(Stored items from a collection)
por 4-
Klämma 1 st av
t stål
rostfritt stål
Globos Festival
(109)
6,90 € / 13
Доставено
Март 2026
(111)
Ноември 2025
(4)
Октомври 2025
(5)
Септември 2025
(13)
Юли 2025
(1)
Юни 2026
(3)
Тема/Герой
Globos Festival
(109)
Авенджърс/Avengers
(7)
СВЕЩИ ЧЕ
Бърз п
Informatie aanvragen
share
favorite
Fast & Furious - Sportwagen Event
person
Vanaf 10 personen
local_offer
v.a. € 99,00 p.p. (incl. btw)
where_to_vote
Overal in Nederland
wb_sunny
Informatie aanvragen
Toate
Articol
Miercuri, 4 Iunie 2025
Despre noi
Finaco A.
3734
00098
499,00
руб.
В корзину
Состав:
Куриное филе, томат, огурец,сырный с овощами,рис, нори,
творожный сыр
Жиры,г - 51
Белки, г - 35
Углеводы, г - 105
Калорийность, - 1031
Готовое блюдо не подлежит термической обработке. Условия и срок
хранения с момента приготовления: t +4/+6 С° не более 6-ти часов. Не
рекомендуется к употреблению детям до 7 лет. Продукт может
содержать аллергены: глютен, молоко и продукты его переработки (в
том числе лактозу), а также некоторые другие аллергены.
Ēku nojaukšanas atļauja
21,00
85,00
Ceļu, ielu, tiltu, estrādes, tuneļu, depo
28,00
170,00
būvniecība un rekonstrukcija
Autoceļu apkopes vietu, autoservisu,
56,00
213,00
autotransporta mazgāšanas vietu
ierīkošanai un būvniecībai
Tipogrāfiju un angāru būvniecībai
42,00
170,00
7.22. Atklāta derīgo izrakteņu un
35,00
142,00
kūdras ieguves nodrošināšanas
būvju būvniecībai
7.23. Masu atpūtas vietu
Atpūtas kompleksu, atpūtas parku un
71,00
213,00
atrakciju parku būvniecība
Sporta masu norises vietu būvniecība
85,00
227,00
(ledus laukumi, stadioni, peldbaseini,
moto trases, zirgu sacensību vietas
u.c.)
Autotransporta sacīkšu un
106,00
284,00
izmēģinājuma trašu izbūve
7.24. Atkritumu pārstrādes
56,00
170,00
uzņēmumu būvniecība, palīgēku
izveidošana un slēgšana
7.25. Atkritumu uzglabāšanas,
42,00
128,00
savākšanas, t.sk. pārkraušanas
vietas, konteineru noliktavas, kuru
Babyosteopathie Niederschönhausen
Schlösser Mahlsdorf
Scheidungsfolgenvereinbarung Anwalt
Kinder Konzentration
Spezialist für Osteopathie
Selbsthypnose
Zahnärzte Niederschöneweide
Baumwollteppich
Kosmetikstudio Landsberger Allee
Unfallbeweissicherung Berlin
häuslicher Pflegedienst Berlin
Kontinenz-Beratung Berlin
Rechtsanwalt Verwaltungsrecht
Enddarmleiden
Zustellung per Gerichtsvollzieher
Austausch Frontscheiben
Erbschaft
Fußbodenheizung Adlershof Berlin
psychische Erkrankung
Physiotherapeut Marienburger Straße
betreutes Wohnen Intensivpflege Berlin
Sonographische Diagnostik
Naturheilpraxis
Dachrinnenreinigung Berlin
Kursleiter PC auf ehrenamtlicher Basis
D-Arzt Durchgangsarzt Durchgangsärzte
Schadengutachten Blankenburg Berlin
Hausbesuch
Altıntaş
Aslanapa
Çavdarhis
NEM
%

• **What is needed**
Write out every line of text in the records above as a single numbered list, leaving out any blank lines.

• **Answer space**
1. por 4-
2. Klämma 1 st av
3. t stål
4. rostfritt stål
5. Globos Festival
6. (109)
7. 6,90 € / 13
8. Доставено
9. Март 2026
10. (111)
11. Ноември 2025
12. (4)
13. Октомври 2025
14. (5)
15. Септември 2025
16. (13)
17. Юли 2025
18. (1)
19. Юни 2026
20. (3)
21. Тема/Герой
22. Globos Festival
23. (109)
24. Авенджърс/Avengers
25. (7)
26. СВЕЩИ ЧЕ
27. Бърз п
28. Informatie aanvragen
29. share
30. favorite
31. Fast & Furious - Sportwagen Event
32. person
33. Vanaf 10 personen
34. local_offer
35. v.a. € 99,00 p.p. (incl. btw)
36. where_to_vote
37. Overal in Nederland
38. wb_sunny
39. Informatie aanvragen
40. Toate
41. Articol
42. Miercuri, 4 Iunie 2025
43. Despre noi
44. Finaco A.
45. 3734
46. 00098
47. 499,00
48. руб.
49. В корзину
50. Состав:
51. Куриное филе, томат, огурец,сырный с овощами,рис, нори,
52. творожный сыр
53. Жиры,г - 51
54. Белки, г - 35
55. Углеводы, г - 105
56. Калорийность, - 1031
57. Готовое блюдо не подлежит термической обработке. Условия и срок
58. хранения с момента приготовления: t +4/+6 С° не более 6-ти часов. Не
59. рекомендуется к употреблению детям до 7 лет. Продукт может
60. содержать аллергены: глютен, молоко и продукты его переработки (в
61. том числе лактозу), а также некоторые другие аллергены.
62. Ēku nojaukšanas atļauja
63. 21,00
64. 85,00
65. Ceļu, ielu, tiltu, estrādes, tuneļu, depo
66. 28,00
67. 170,00
68. būvniecība un rekonstrukcija
69. Autoceļu apkopes vietu, autoservisu,
70. 56,00
71. 213,00
72. autotransporta mazgāšanas vietu
73. ierīkošanai un būvniecībai
74. Tipogrāfiju un angāru būvniecībai
75. 42,00
76. 170,00
77. 7.22. Atklāta derīgo izrakteņu un
78. 35,00
79. 142,00
80. kūdras ieguves nodrošināšanas
81. būvju būvniecībai
82. 7.23. Masu atpūtas vietu
83. Atpūtas kompleksu, atpūtas parku un
84. 71,00
85. 213,00
86. atrakciju parku būvniecība
87. Sporta masu norises vietu būvniecība
88. 85,00
89. 227,00
90. (ledus laukumi, stadioni, peldbaseini,
91. moto trases, zirgu sacensību vietas
92. u.c.)
93. Autotransporta sacīkšu un
94. 106,00
95. 284,00
96. izmēģinājuma trašu izbūve
97. 7.24. Atkritumu pārstrādes
98. 56,00
99. 170,00
100. uzņēmumu būvniecība, palīgēku
101. izveidošana un slēgšana
102. 7.25. Atkritumu uzglabāšanas,
103. 42,00
104. 128,00
105. savākšanas, t.sk. pārkraušanas
106. vietas, konteineru noliktavas, kuru
107. Babyosteopathie Niederschönhausen
108. Schlösser Mahlsdorf
109. Scheidungsfolgenvereinbarung Anwalt
110. Kinder Konzentration
111. Spezialist für Osteopathie
112. Selbsthypnose
113. Zahnärzte Niederschöneweide
114. Baumwollteppich
115. Kosmetikstudio Landsberger Allee
116. Unfallbeweissicherung Berlin
117. häuslicher Pflegedienst Berlin
118. Kontinenz-Beratung Berlin
119. Rechtsanwalt Verwaltungsrecht
120. Enddarmleiden
121. Zustellung per Gerichtsvollzieher
122. Austausch Frontscheiben
123. Erbschaft
124. Fußbodenheizung Adlershof Berlin
125. psychische Erkrankung
126. Physiotherapeut Marienburger Straße
127. betreutes Wohnen Intensivpflege Berlin
128. Sonographische Diagnostik
129. Naturheilpraxis
130. Dachrinnenreinigung Berlin
131. Kursleiter PC auf ehrenamtlicher Basis
132. D-Arzt Durchgangsarzt Durchgangsärzte
133. Schadengutachten Blankenburg Berlin
134. Hausbesuch
135. Altıntaş
136. Aslanapa
137. Çavdarhis
138. NEM
139. %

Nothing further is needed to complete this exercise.